Triglycerides May be Blood Fat to Watch


For people keeping track of their blood fats, triglycerides may be the new lipid to watch, researchers said.

A recent study found that the percentage of U.S. adults with high triglycerides had doubled over the past three decades, likely driven by climbing obesity rates.

In another study, the largest yet, Danish researchers reported on Tuesday that a blood test that does not require fasting showed a strong link between high triglyceride levels and the risk of stroke caused by a blood clot.

Taken together, the studies suggest the need for better management of triglycerides, a blood fat that typically has played second fiddle to low-density lipoprotein or LDL, known as the "bad" cholesterol because of its role in causing heart attacks and strokes.

Cholesterol-lowering drugs known as statins help reduce LDL, but they often do not address high triglycerides, a blood fat derived from the fats people eat and fats in the body.
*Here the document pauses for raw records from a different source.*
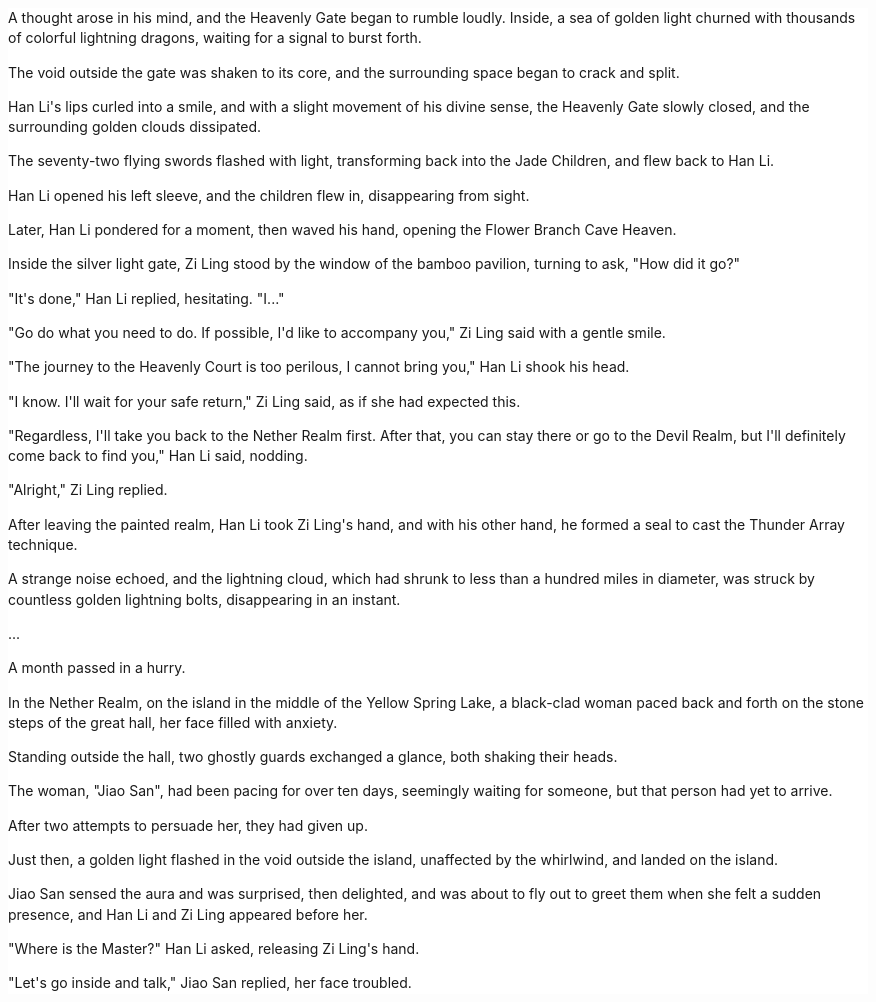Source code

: A thought arose in his mind, and the Heavenly Gate began to rumble loudly. Inside, a sea of golden light churned with thousands of colorful lightning dragons, waiting for a signal to burst forth.

The void outside the gate was shaken to its core, and the surrounding space began to crack and split.

Han Li's lips curled into a smile, and with a slight movement of his divine sense, the Heavenly Gate slowly closed, and the surrounding golden clouds dissipated.

The seventy-two flying swords flashed with light, transforming back into the Jade Children, and flew back to Han Li.

Han Li opened his left sleeve, and the children flew in, disappearing from sight.

Later, Han Li pondered for a moment, then waved his hand, opening the Flower Branch Cave Heaven.

Inside the silver light gate, Zi Ling stood by the window of the bamboo pavilion, turning to ask, "How did it go?"

"It's done," Han Li replied, hesitating. "I..."

"Go do what you need to do. If possible, I'd like to accompany you," Zi Ling said with a gentle smile.

"The journey to the Heavenly Court is too perilous, I cannot bring you," Han Li shook his head.

"I know. I'll wait for your safe return," Zi Ling said, as if she had expected this.

"Regardless, I'll take you back to the Nether Realm first. After that, you can stay there or go to the Devil Realm, but I'll definitely come back to find you," Han Li said, nodding.

"Alright," Zi Ling replied.

After leaving the painted realm, Han Li took Zi Ling's hand, and with his other hand, he formed a seal to cast the Thunder Array technique.

A strange noise echoed, and the lightning cloud, which had shrunk to less than a hundred miles in diameter, was struck by countless golden lightning bolts, disappearing in an instant.

...

A month passed in a hurry.

In the Nether Realm, on the island in the middle of the Yellow Spring Lake, a black-clad woman paced back and forth on the stone steps of the great hall, her face filled with anxiety.

Standing outside the hall, two ghostly guards exchanged a glance, both shaking their heads.

The woman, "Jiao San", had been pacing for over ten days, seemingly waiting for someone, but that person had yet to arrive.

After two attempts to persuade her, they had given up.

Just then, a golden light flashed in the void outside the island, unaffected by the whirlwind, and landed on the island.

Jiao San sensed the aura and was surprised, then delighted, and was about to fly out to greet them when she felt a sudden presence, and Han Li and Zi Ling appeared before her.

"Where is the Master?" Han Li asked, releasing Zi Ling's hand.

"Let's go inside and talk," Jiao San replied, her face troubled.

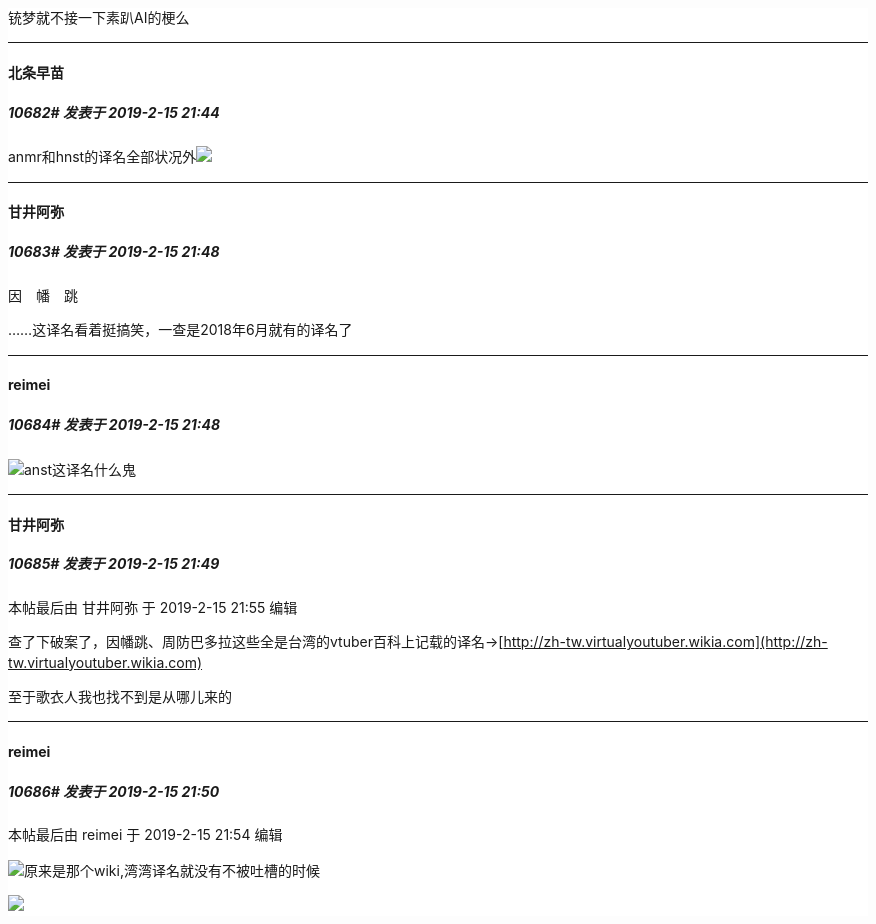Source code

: 铳梦就不接一下素趴AI的梗么


-----

####  北条早苗  
##### 10682#       发表于 2019-2-15 21:44


anmr和hnst的译名全部状况外<img src="https://static.saraba1st.com/image/smiley/face2017/065.png" referrerpolicy="no-referrer">


-----

####  甘井阿弥  
##### 10683#       发表于 2019-2-15 21:48


因　幡　跳

……这译名看着挺搞笑，一查是2018年6月就有的译名了


-----

####  reimei  
##### 10684#       发表于 2019-2-15 21:48


<img src="https://static.saraba1st.com/image/smiley/face2017/068.png" referrerpolicy="no-referrer">anst这译名什么鬼


-----

####  甘井阿弥  
##### 10685#       发表于 2019-2-15 21:49


 本帖最后由 甘井阿弥 于 2019-2-15 21:55 编辑 

查了下破案了，因幡跳、周防巴多拉这些全是台湾的vtuber百科上记载的译名→[http://zh-tw.virtualyoutuber.wikia.com](http://zh-tw.virtualyoutuber.wikia.com)


至于歌衣人我也找不到是从哪儿来的


-----

####  reimei  
##### 10686#       发表于 2019-2-15 21:50


 本帖最后由 reimei 于 2019-2-15 21:54 编辑 

<img src="https://static.saraba1st.com/image/smiley/face2017/067.png" referrerpolicy="no-referrer">原来是那个wiki,湾湾译名就没有不被吐槽的时候

<img src="https://img.saraba1st.com/forum/201902/15/215345phrkxeihhhxqr5uc.png" referrerpolicy="no-referrer">
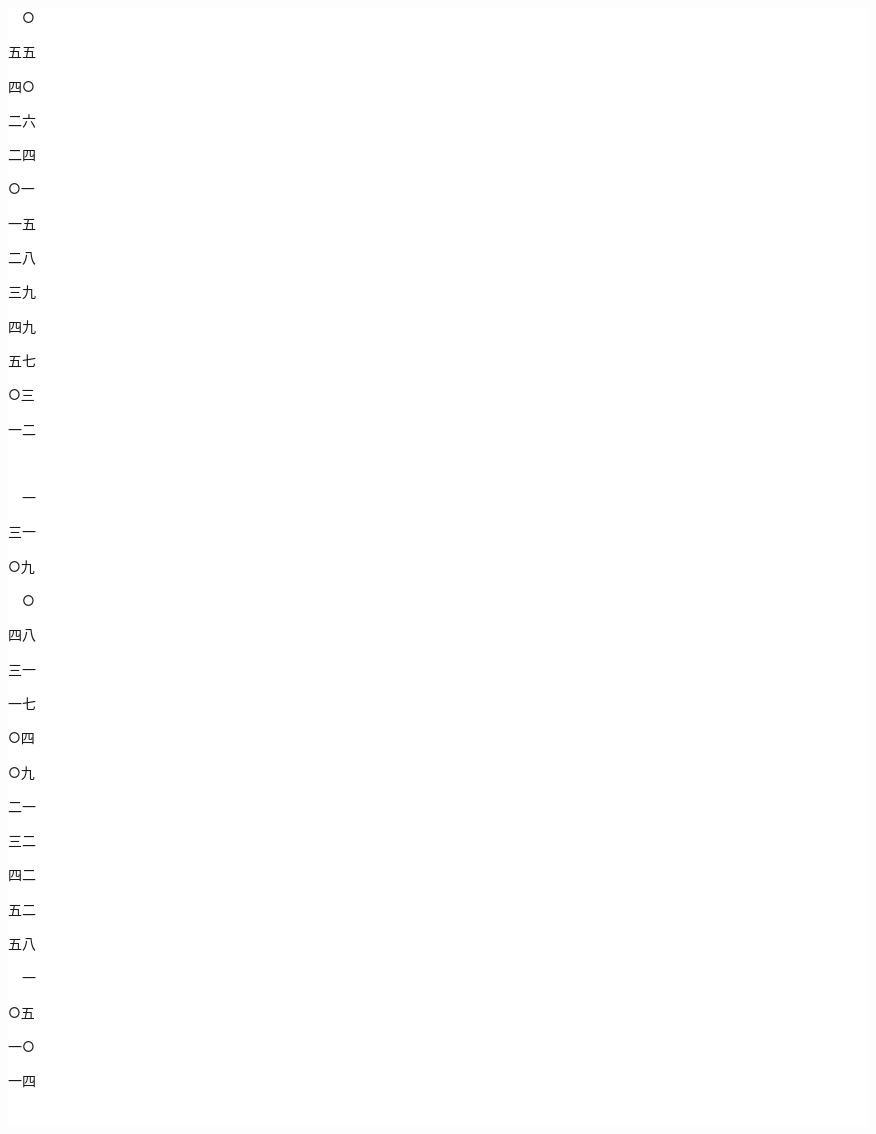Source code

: 　○

五五

四○

二六

二四

○一

一五

二八

三九

四九

五七

○三

一二

&nbsp;

　一

三一

○九

　○

四八

三一

一七

○四

○九

二一

三二

四二

五二

五八

　一

○五

一○

一四

&nbsp;
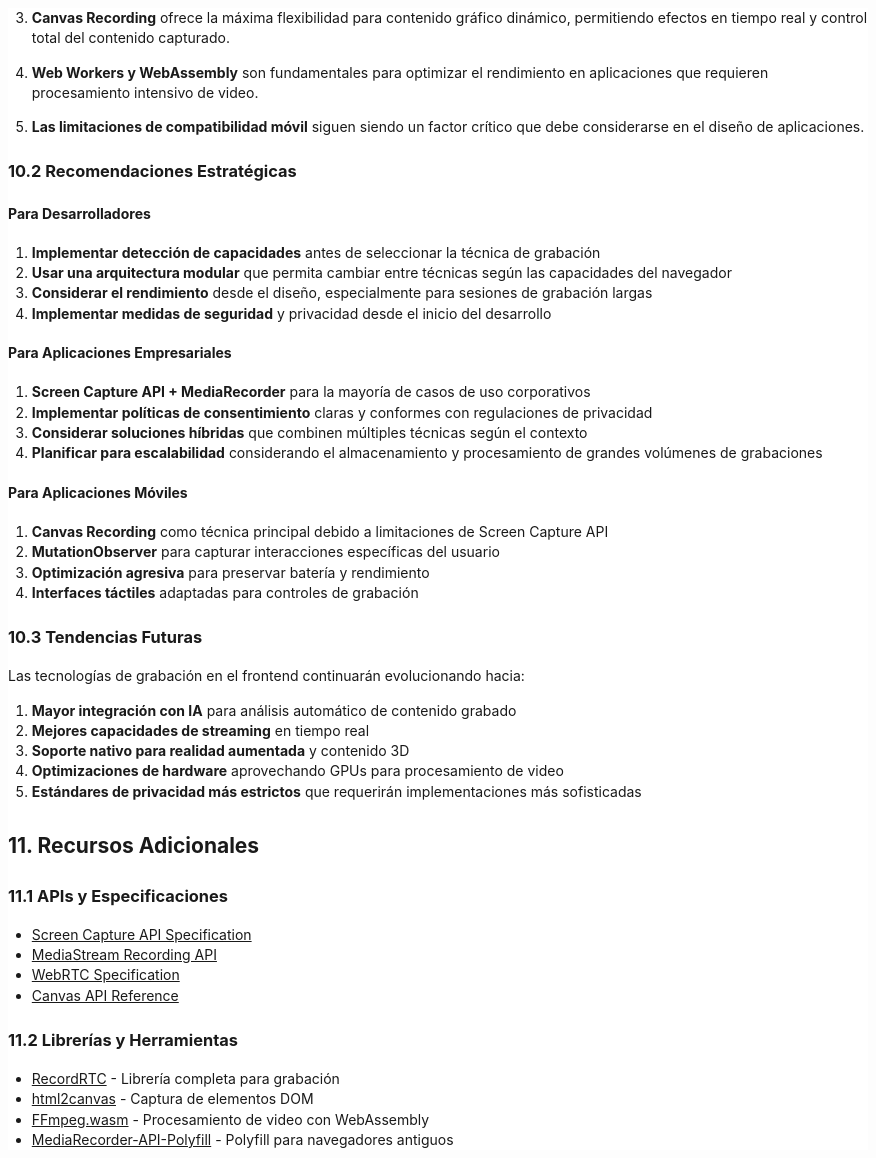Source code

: 3. **Canvas Recording** ofrece la máxima flexibilidad para contenido gráfico dinámico, permitiendo efectos en tiempo real y control total del contenido capturado.

4. **Web Workers y WebAssembly** son fundamentales para optimizar el rendimiento en aplicaciones que requieren procesamiento intensivo de video.

5. **Las limitaciones de compatibilidad móvil** siguen siendo un factor crítico que debe considerarse en el diseño de aplicaciones.

### 10.2 Recomendaciones Estratégicas

#### Para Desarrolladores
1. **Implementar detección de capacidades** antes de seleccionar la técnica de grabación
2. **Usar una arquitectura modular** que permita cambiar entre técnicas según las capacidades del navegador
3. **Considerar el rendimiento** desde el diseño, especialmente para sesiones de grabación largas
4. **Implementar medidas de seguridad** y privacidad desde el inicio del desarrollo

#### Para Aplicaciones Empresariales
1. **Screen Capture API + MediaRecorder** para la mayoría de casos de uso corporativos
2. **Implementar políticas de consentimiento** claras y conformes con regulaciones de privacidad
3. **Considerar soluciones híbridas** que combinen múltiples técnicas según el contexto
4. **Planificar para escalabilidad** considerando el almacenamiento y procesamiento de grandes volúmenes de grabaciones

#### Para Aplicaciones Móviles
1. **Canvas Recording** como técnica principal debido a limitaciones de Screen Capture API
2. **MutationObserver** para capturar interacciones específicas del usuario
3. **Optimización agresiva** para preservar batería y rendimiento
4. **Interfaces táctiles** adaptadas para controles de grabación

### 10.3 Tendencias Futuras

Las tecnologías de grabación en el frontend continuarán evolucionando hacia:

1. **Mayor integración con IA** para análisis automático de contenido grabado
2. **Mejores capacidades de streaming** en tiempo real
3. **Soporte nativo para realidad aumentada** y contenido 3D
4. **Optimizaciones de hardware** aprovechando GPUs para procesamiento de video
5. **Estándares de privacidad más estrictos** que requerirán implementaciones más sofisticadas

## 11. Recursos Adicionales

### 11.1 APIs y Especificaciones
- [Screen Capture API Specification](https://w3c.github.io/mediacapture-screen-share/)
- [MediaStream Recording API](https://w3c.github.io/mediacapture-record/)
- [WebRTC Specification](https://webrtc.org/getting-started/overview)
- [Canvas API Reference](https://developer.mozilla.org/en-US/docs/Web/API/Canvas_API)

### 11.2 Librerías y Herramientas
- [RecordRTC](https://recordrtc.org/) - Librería completa para grabación
- [html2canvas](https://html2canvas.hertzen.com/) - Captura de elementos DOM
- [FFmpeg.wasm](https://ffmpegwasm.netlify.app/) - Procesamiento de video con WebAssembly
- [MediaRecorder-API-Polyfill](https://github.com/ai/audio-recorder-polyfill) - Polyfill para navegadores antiguos
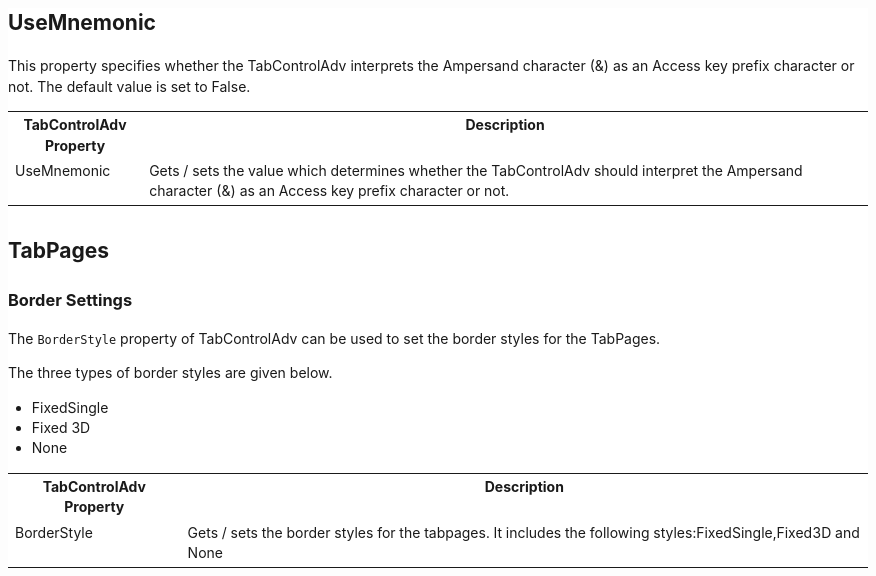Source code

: 


## UseMnemonic

This property specifies whether the TabControlAdv interprets the Ampersand character (&) as an Access key prefix character or not. The default value is set to False.


<table>
<tr>
<th>
TabControlAdv Property</th><th>
Description</th></tr>
<tr>
<td>
UseMnemonic</td><td>
Gets / sets the value which determines whether the TabControlAdv should interpret the Ampersand character (&) as an Access key prefix character or not.</td></tr>
</table>



## TabPages

### Border Settings

The `BorderStyle` property of TabControlAdv can be used to set the border styles for the TabPages.

The three types of border styles are given below.

* FixedSingle
* Fixed 3D
* None

<table>
<tr>
<th>
TabControlAdv Property</th><th>
Description</th></tr>
<tr>
<td>
BorderStyle</td><td>
Gets / sets the border styles for the tabpages. It includes the following styles:FixedSingle,Fixed3D and None</td></tr>
</table>
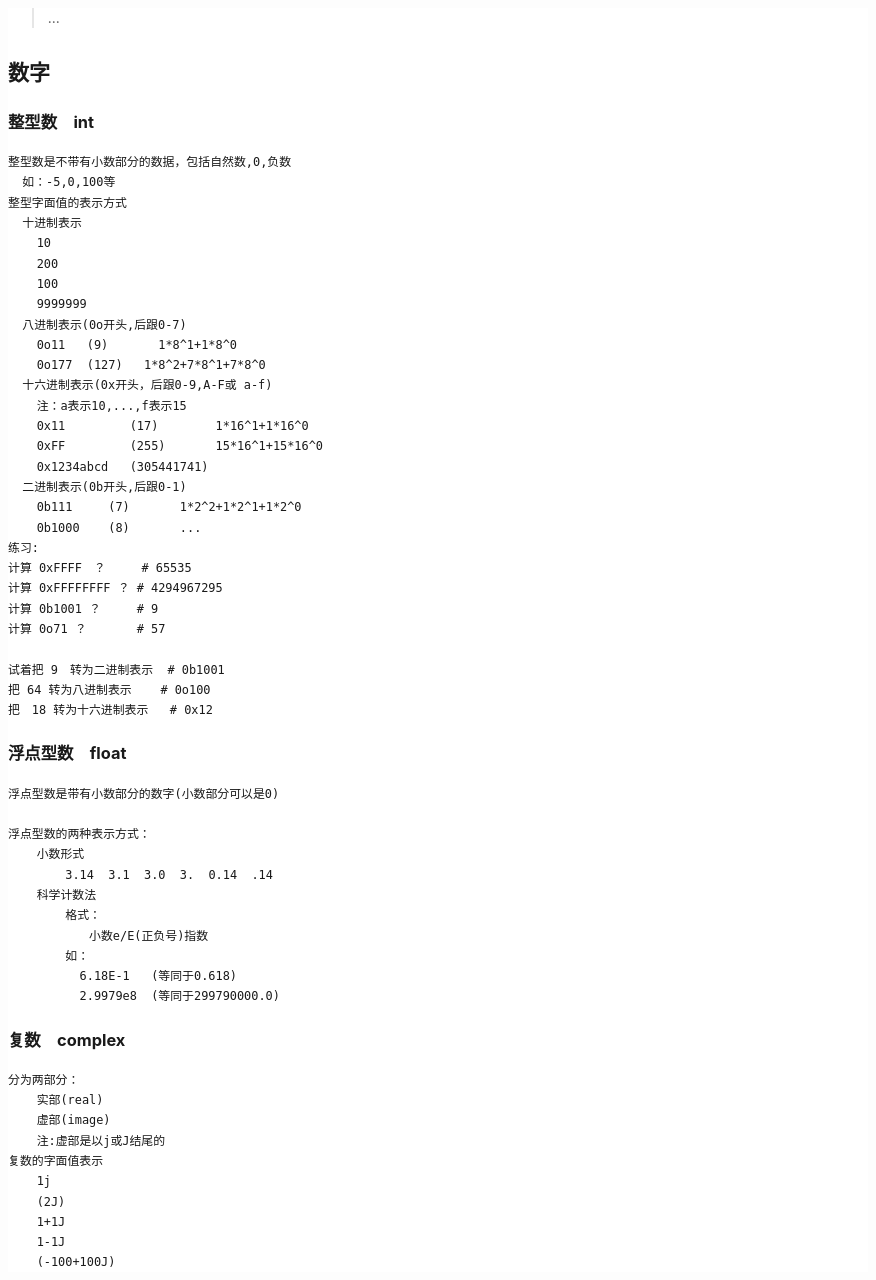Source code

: >...

## 数字
### 整型数　int
    整型数是不带有小数部分的数据，包括自然数,0,负数
      如：-5,0,100等
    整型字面值的表示方式
      十进制表示
        10
        200
        100
        9999999
      八进制表示(0o开头,后跟0-7)
        0o11   (9)　　　  1*8^1+1*8^0
        0o177  (127)   1*8^2+7*8^1+7*8^0
      十六进制表示(0x开头，后跟0-9,A-F或 a-f)
        注：a表示10,...,f表示15
        0x11         (17)        1*16^1+1*16^0
        0xFF         (255)       15*16^1+15*16^0
        0x1234abcd   (305441741)
      二进制表示(0b开头,后跟0-1)
        0b111     (7)       1*2^2+1*2^1+1*2^0
        0b1000    (8)       ...
    练习:
    计算 0xFFFF　？     # 65535
    计算 0xFFFFFFFF ？ # 4294967295
    计算 0b1001 ？     # 9
    计算 0o71 ？       # 57

    试着把 9　转为二进制表示  # 0b1001
    把 64 转为八进制表示    # 0o100
    把　18 转为十六进制表示   # 0x12

### 浮点型数　float
    浮点型数是带有小数部分的数字(小数部分可以是0)

    浮点型数的两种表示方式：
        小数形式
            3.14  3.1  3.0  3.  0.14  .14
        科学计数法
            格式：
            　　小数e/E(正负号)指数
            如：
              6.18E-1   (等同于0.618)
              2.9979e8  (等同于299790000.0)

### 复数　complex
    分为两部分：
        实部(real)
        虚部(image)
        注:虚部是以j或J结尾的
    复数的字面值表示
        1j
        (2J)
        1+1J
        1-1J
        (-100+100J)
Triglycerides are an independent risk factor for heart disease, the leading cause of death in the United States.

Triglycerides and other lipids are typically measured after an eight- to 12-hour fast.

In the Danish study, published in the Journal of the American Medical Association, Borge Nordestgaard of Copenhagen University Hospital studied levels of nonfasting triglycerides to see how well they could predict stroke risk.

The study followed nearly 14,000 people in Copenhagen for 31 years and found a clear correlation between higher levels of triglycerides and stroke.

For example, a man 55 or older with the highest triglyceride levels -- above 443 milligrams per deciliter -- has a 17 percent risk of a stroke in 10 years.

That compared with about a 3 percent risk for men in the lowest triglyceride group -- 89 milligrams per deciliter.

"Nonfasting triglycerides may be even better than fasting at predicting risk," Nordestgaard said in a telephone interview.

He said the nonfasting tests were far more convenient for patients, a factor that may lead more people to get tested.

TRIGLYCERIDE LEVELS DOUBLE

A U.S. study presented earlier this week at a meeting of the American Heart Association in New Orleans found triglyceride levels were on the rise.

The 30-year study of a large government health survey found that while LDL levels had fallen, the percentage of adults with high triglyceride levels had doubled.
"As the LDL story gets solved by the use of statins. triglycerides are emerging as the new important lipid risk factor," Dr. Jerome Cohen of St. Louis University School of Medicine in Missouri, who worked on the study, said in a telephone interview.

He said the study suggested the dramatic increase in the number of obese Americans may help explain the spike.

Dr. Irene Katzan of the Cleveland Clinic in Ohio, who was not involved in either study, said the studies and others like them reflected a growing focus on controlling triglycerides, which have been "one of these poor sisters of the lipid world."

"It's finally going to get its due attention," she said.